Go over the listing that follows and work out how many lines have the string "shadow"; reply with the number by itself.

══ EXERCISE INPUTS

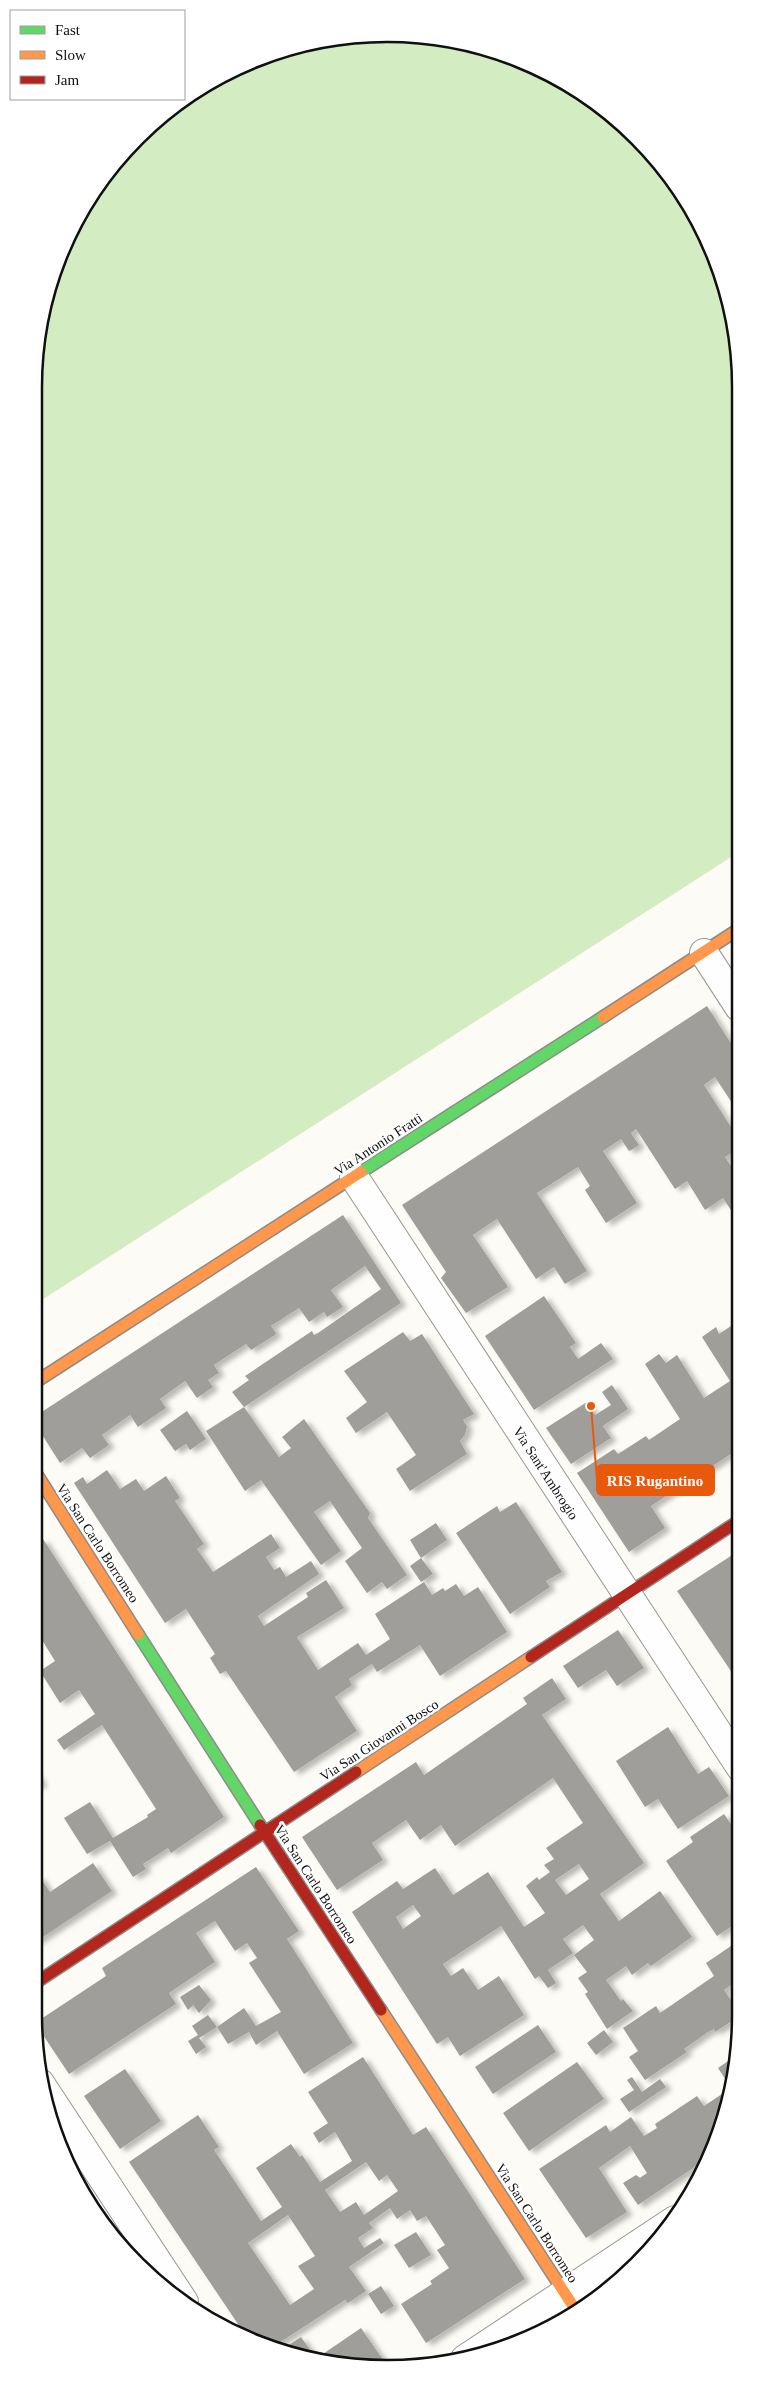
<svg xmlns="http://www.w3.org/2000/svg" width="775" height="2402" font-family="'Times New Roman',serif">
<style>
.forest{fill:#d4ecc1}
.building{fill:#a09e9a;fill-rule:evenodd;filter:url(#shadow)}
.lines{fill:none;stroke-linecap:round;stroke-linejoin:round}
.street-casing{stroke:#969693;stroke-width:30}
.fast-casing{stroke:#8d8c8a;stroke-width:14}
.slow-casing{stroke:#8d8c8a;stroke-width:14}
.jam-casing{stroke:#8d8c8a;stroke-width:14}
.street{stroke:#fffefe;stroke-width:28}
.fast{stroke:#63d668;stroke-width:11}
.slow{stroke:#ff974d;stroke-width:11}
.jam{stroke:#b3261e;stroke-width:11}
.labels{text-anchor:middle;stroke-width:5;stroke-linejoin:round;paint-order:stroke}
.street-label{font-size:14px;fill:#101010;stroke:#fff}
.rim{fill:none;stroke:#101010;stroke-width:2.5}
.leader{fill:none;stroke:#e8590c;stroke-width:2}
.callout-dot{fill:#e8590c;stroke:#fff;stroke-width:2}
.callout{fill:#e8590c;stroke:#e8590c;stroke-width:2}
.callout-label{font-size:15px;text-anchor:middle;font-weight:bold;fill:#fff}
</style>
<defs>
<filter id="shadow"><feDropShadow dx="5.5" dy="3" stdDeviation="2.5" flood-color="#0004"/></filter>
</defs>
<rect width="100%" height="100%" fill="#fcfbf5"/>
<path class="forest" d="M388 34 457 41 565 81 653 154 705 231 738 341 739 852 34 1305V388L41 318 61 252 94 191 138 137 191 93 252 61 319 40Z"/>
<path class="building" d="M707 1006 739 1056 740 1115 715 1077 704 1085 740 1141V1148L725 1157 740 1180V1224L723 1198 705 1210 687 1181 675 1189 636 1129 631 1133 639 1145 633 1149 629 1151 621 1139 603 1151 637 1203 606 1223 585 1190 590 1186 578 1167 537 1193 587 1271 565 1284 554 1267 536 1279 497 1219 473 1235 508 1287 466 1313 441 1278 446 1272 402 1205Z
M343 1215 401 1303 244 1407 232 1392 249 1380 245 1376 312 1331 314 1335 318 1333 381 1289 365 1266 331 1290 343 1307 327 1317 324 1312 309 1322 299 1308 271 1326 276 1333 275 1335 251 1350 246 1344 214 1365 219 1373 208 1380 213 1387 197 1398 185 1381 160 1399 166 1408 138 1427 130 1415 102 1435 109 1445 90 1458 82 1448 60 1463 34 1422V1417Z
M544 1296 576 1343 570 1347 578 1359 601 1343 613 1359 534 1410 485 1336Z
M740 1320V1359L737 1361 740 1365V1448L705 1471 707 1474 698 1480 695 1477 651 1506 665 1528 629 1552 577 1473 614 1449 618 1454 646 1436 649 1440 680 1419 645 1364 659 1354 666 1363 677 1355 704 1398 730 1381 702 1337 716 1327 719 1334Z
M403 1332 410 1341 422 1334 474 1414 463 1420 467 1426 465 1435 460 1441 467 1454 410 1491 396 1469 416 1455 387 1412 356 1433 346 1418 367 1402 344 1371Z
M612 1385 628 1409 603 1426 611 1438 571 1464 546 1428 587 1402 595 1415 611 1405 602 1392Z
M244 1407 279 1457 291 1448 282 1437 304 1419 370 1513 368 1518 407 1575 387 1589 382 1582 367 1593 345 1561 362 1548 330 1501 314 1512 341 1551 321 1565 261 1480 245 1491 206 1431Z
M187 1411 206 1439 190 1450 186 1444 175 1451 160 1430Z
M107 1470 120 1489 136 1479 144 1491 166 1476 180 1498 175 1501 204 1544 197 1549 213 1572 271 1534 280 1548 266 1557 274 1570 280 1567 286 1577 311 1561 319 1574 258 1616 264 1626 308 1597 306 1593 326 1580 344 1608 297 1637 318 1670 358 1643 366 1655 390 1639 375 1614 424 1582 432 1595 443 1588 445 1591 456 1584 464 1596 478 1587 507 1632 440 1676 420 1645 377 1672 372 1664 349 1679 352 1685 335 1697 357 1731 294 1772 226 1671 220 1674 210 1658 215 1654 186 1609 165 1623 74 1483 83 1477 87 1484Z
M516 1502 562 1572 546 1581 550 1587 510 1614 456 1533 497 1506 500 1512Z
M436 1523 447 1540 421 1558 433 1574 421 1582 410 1566 421 1558 410 1540Z
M43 1539 224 1817 171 1853 168 1848 143 1864 146 1869 133 1877 110 1841 87 1854 64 1818 90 1802 113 1838 148 1817 147 1815 156 1809 102 1725 64 1750 57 1740 95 1714 79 1690 60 1703 40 1671 55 1661 34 1627V1545Z
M740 1550V1555L741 1686 677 1591Z
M618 1630 644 1668 617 1686 606 1670 578 1688 563 1666Z
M552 1678 566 1699 542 1715 644 1863 600 1894 619 1921 660 1891 692 1937 651 1966 648 1963 632 1975 626 1966 606 1980 621 2001 623 1999 633 2011 607 2029 585 1994 588 1992 578 1978 587 1972 574 1955 594 1940 583 1925 563 1939 573 1953 548 1970 556 1983 548 1988 539 1976 535 1979 501 1926 443 1964 451 1976 463 1968 478 1990 499 1976 524 2015 460 2056 448 2037 437 2044 352 1912 397 1881 403 1889 435 1868 453 1895 488 1872 524 1927 545 1913 526 1886 537 1877 539 1880 550 1872 544 1865 554 1859 546 1848 583 1823 553 1778 455 1846 441 1825 420 1840 406 1820 372 1843 383 1860 337 1890 302 1837 416 1762 424 1775 527 1704 523 1698ZM579 1864 589 1879 566 1895 555 1880ZM413 1905 421 1916 403 1929 396 1917Z
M668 1727 698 1774 709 1767 729 1796 678 1829 658 1799 645 1807 616 1761Z
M34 1770 42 1783 34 1788Z
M724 1814 741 1839V1920L717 1936 666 1861 693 1842 690 1837Z
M93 1863 112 1891 34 1943V1879L39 1876 50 1892Z
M256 1867 299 1931 287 1939 353 2043 304 2074 277 2031 256 2045 249 2032 228 2044 217 2027 244 2008 256 2026 281 2012 249 1963 257 1958 247 1943 235 1951 215 1921 196 1933 215 1962 169 1993 176 2004 69 2074 35 2023 106 1976 102 1968Z
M731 1946 741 1961V1978L724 1990 741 2015 715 2032 714 2029 708 2032 684 2049 687 2052 645 2080 629 2057 638 2051 623 2028 656 2006 660 2013 714 1976 706 1963Z
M199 1985 211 2000 199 2013 193 2005 188 2010 180 1997Z
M208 2015 217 2027 199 2038 206 2047 196 2054 188 2041 198 2035 192 2026Z
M538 2025 556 2052 493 2094 475 2067Z
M604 2030 613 2042 596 2055 587 2043Z
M363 2057 413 2135 426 2127 525 2279 426 2343 401 2304 432 2284 430 2281 449 2268 437 2250 445 2245 426 2216 417 2221 410 2210 397 2219 390 2208 369 2223 373 2228 358 2238 364 2248 380 2238 384 2243 349 2267 366 2291 348 2303 345 2300 276 2345 246 2336 129 2162 198 2115 219 2147 214 2150 261 2221 282 2207 256 2168 291 2144 300 2157 302 2155 320 2182 352 2161 335 2132 319 2143 313 2133 328 2123 308 2092ZM366 2162 379 2181 387 2175 398 2191 364 2215 356 2202 340 2212 325 2190ZM288 2215 315 2256 298 2266 314 2289 290 2305 248 2243Z
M731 2059 736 2067 734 2084 711 2156 638 2205 623 2183 636 2175 640 2178 647 2173 630 2146 599 2168 627 2212 586 2238 539 2169 606 2125 610 2132 631 2117 644 2136 657 2128 655 2124 697 2096 704 2106 731 2088 718 2068Z
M577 2062 604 2099 529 2151 503 2113Z
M125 2069 161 2121 120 2149 84 2096Z
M632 2077 642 2092 660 2079 666 2087 629 2112 620 2099 634 2090 627 2080Z
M416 2232 431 2255 409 2268 394 2245Z
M381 2286 394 2306 381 2314 368 2294Z
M361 2328 388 2367 342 2365 317 2358Z
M301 2337 315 2357 284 2348Z"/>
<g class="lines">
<g class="street-casing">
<path id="street" d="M704 953 739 1007
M354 1177 741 1768
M40 2083 184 2302
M465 2359 675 2220"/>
</g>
<g class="fast-casing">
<path id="fast" d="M361 1172 603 1017
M138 1634 260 1825"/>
</g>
<g class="slow-casing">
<path id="slow" d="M603 1017 739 929
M34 1383 361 1172
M34 1470 138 1634
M356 1772 531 1657
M381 2010 577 2312"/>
</g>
<g class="jam-casing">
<path id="jam" d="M531 1657 740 1520
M260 1825 381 2010
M34 1984 356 1772"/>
</g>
<use href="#street" class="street"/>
<use href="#fast" class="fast"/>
<use href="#slow" class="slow"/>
<use href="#jam" class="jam"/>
</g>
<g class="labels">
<g class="street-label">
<text transform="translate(378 1144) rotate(-33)" y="5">Via Antonio Fratti</text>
<text transform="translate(546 1473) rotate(57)" y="5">Via Sant'Ambrogio</text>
<text transform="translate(98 1543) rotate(57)" y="5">Via San Carlo Borromeo</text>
<text transform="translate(379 1740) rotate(-33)" y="5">Via San Giovanni Bosco</text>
<text transform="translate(316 1884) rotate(57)" y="5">Via San Carlo Borromeo</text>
<text transform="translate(537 2223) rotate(57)" y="5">Via San Carlo Borromeo</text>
</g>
</g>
<path d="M0 0H775V2402H0ZM387 42H387A345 345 0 0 1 732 387V2015A345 345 0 0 1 387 2360H387A345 345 0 0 1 42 2015V387A345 345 0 0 1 387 42Z" fill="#fff" fill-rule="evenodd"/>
<path class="rim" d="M387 42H387A345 345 0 0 1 732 387V2015A345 345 0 0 1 387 2360H387A345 345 0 0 1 42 2015V387A345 345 0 0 1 387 42Z"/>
<path class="leader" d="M591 1406L597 1480"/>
<circle class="callout-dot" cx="591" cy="1406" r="5"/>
<rect class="callout" x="597" y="1465" width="117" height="30" rx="5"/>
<g class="callout-label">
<text x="655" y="1486">RIS Rugantino</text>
</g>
<rect x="10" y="10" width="175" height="90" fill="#ffffff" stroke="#9f9f9f"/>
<rect x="20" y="26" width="25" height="8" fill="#63d668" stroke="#9f9f9f"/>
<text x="55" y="35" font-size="15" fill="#101010">Fast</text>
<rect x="20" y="51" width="25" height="8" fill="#ff974d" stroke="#9f9f9f"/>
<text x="55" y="60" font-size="15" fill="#101010">Slow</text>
<rect x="20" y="76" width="25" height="8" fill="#b3261e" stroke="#9f9f9f"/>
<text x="55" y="85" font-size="15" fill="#101010">Jam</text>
</svg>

════

◆ **ANSWER SPACE**
2